For any northern goods whose prices had been raised because the tariff protected them from cheaper and in some cases probably better quality foreign goods, the South was effectively paying the tariff to the makers of those Northern goods.
Sure, but that's not what we've seen from posters like DiogenesLamp or FLT-bird.
Instead they want to make the Southern "paid for" more direct, as if somehow Southern planters themselves "paid" the Union tariffs.
They didn't.
However, interestingly enough, there are numbers available which can show which manufactured commodities "exported" by "the North" to "the South" included at least some foreign raw materials.
Those would be European woolens and pig iron, plus Chinese silk and tea. It's hard to imagine a value added to imported tea, but woolens & silk could be made into clothing, and pig iron into any number of metal products.
If we suppose the average value added in the North was 50% before resale in the South, then the total import cost of woolens, pig iron, silk and tea shipped South would be about 10% of total imports.

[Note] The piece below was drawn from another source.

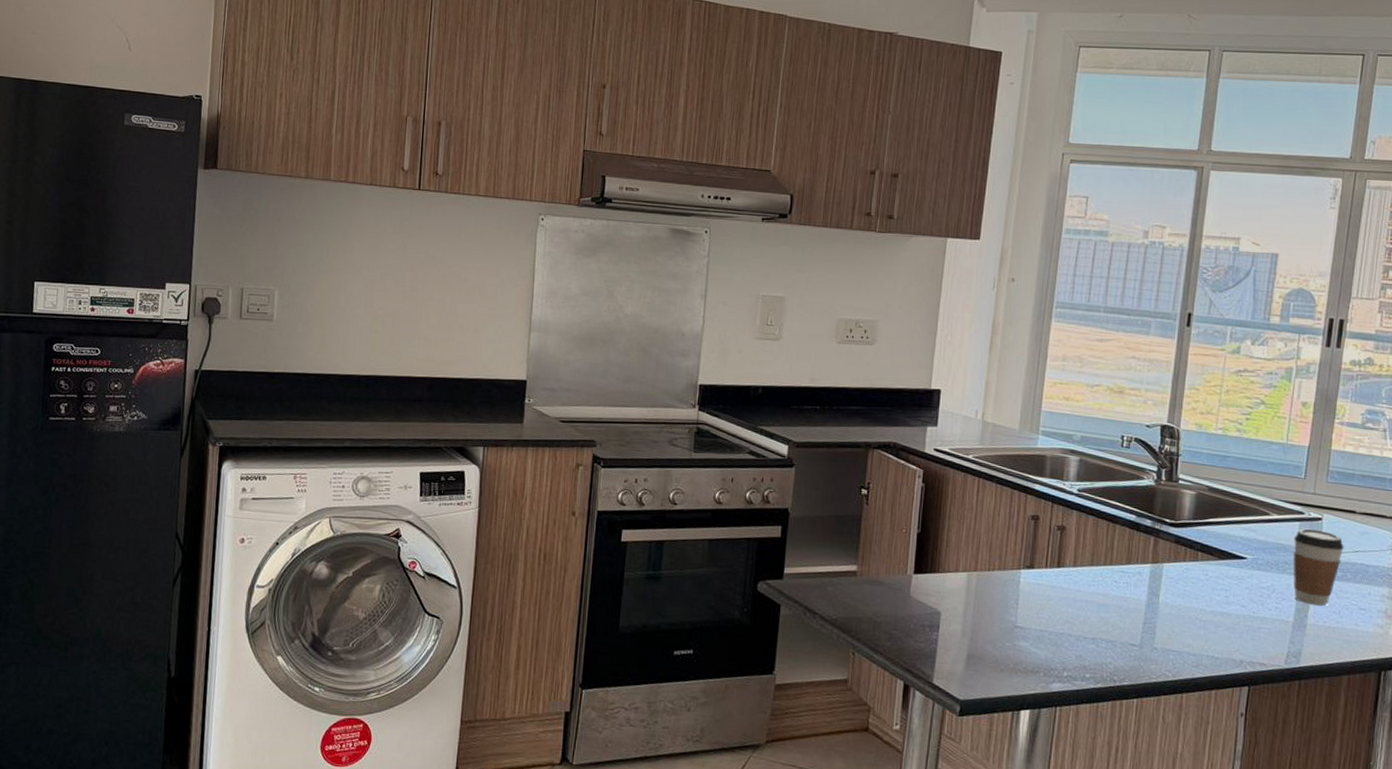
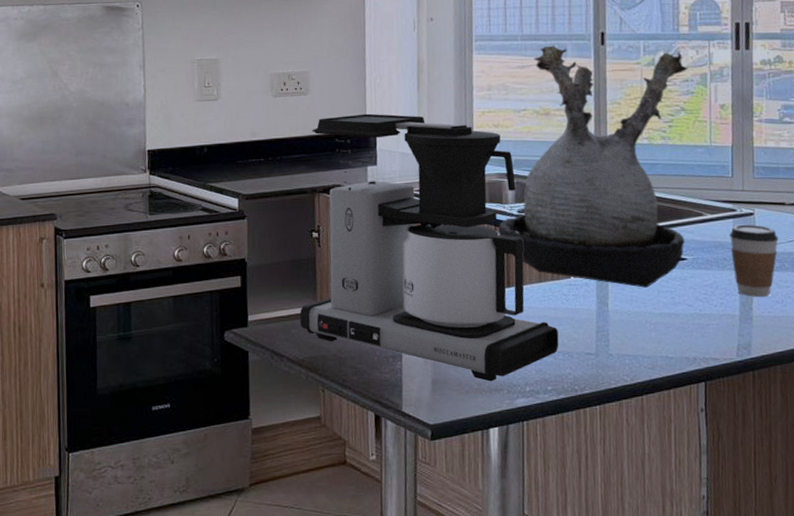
coffee maker: none [837,371,1104,663] -> present [299,113,559,382]
plant: none [1055,321,1274,583] -> present [498,45,688,288]

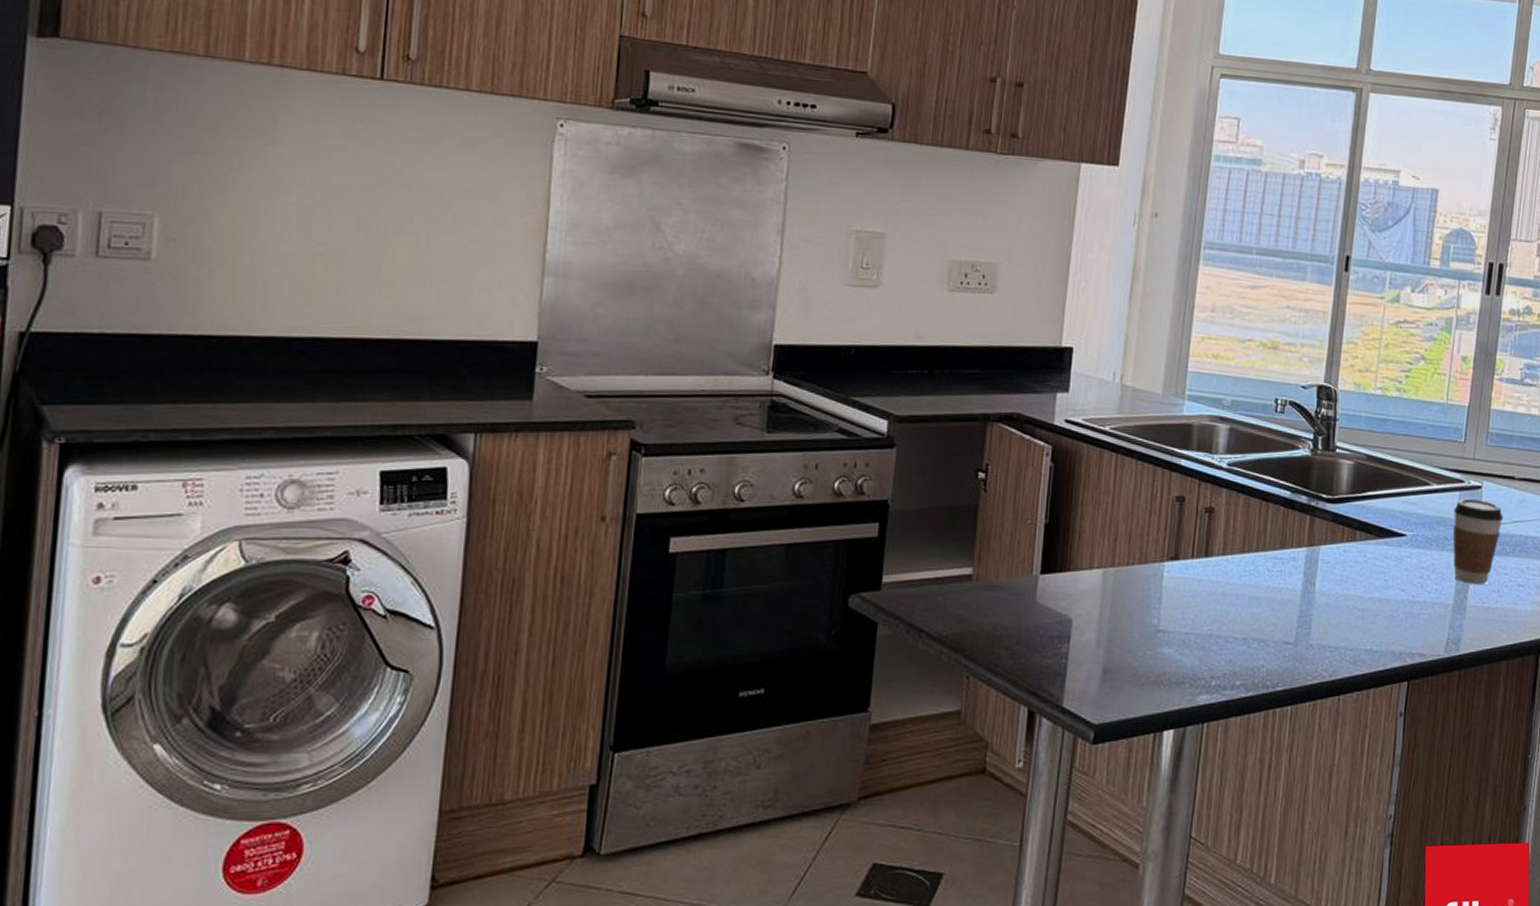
coffee maker: present [299,113,559,382] -> none [948,325,1256,673]
plant: present [498,45,688,288] -> none [1203,264,1434,567]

Thus we see that about 8% of US imports landed directly in Confederate state ports, mainly New Orleans, plus another ~10% landed in "Northern" ports for manufacture and resale to the South.
In sum, of all US imports about 20% ended up in "the South", which roughly corresponds to the South's contribution to total US GDP -- See calculations here.
Bottom line: there are no numbers anywhere which honestly justify claims "the South" "paid for" 75% or 85%, or anything remotely close to it, of Federal import tariffs.
20% is the more reasonable number.
Wouldn't Northern consumers of those goods be paying the tariff as well?
Yep. Due to domestic competitors, importers could not simply raise their prices by the amount of the increased tariff. They were forced to pay most of it themselves. Northern manufacturers could both raise prices and at the same time still gain market share by undercutting foreign imports. Great deal if you're a northern manufacturer. Not that bad of a deal if you stood to get a job at one of those Northern factories even if you as a consumer were paying more for manufactured goods. Absolutely terrible if you were a consumer and your area did not have very many factories but was producing a lot of cash crops for export. That last description fits much of the Deep South of course.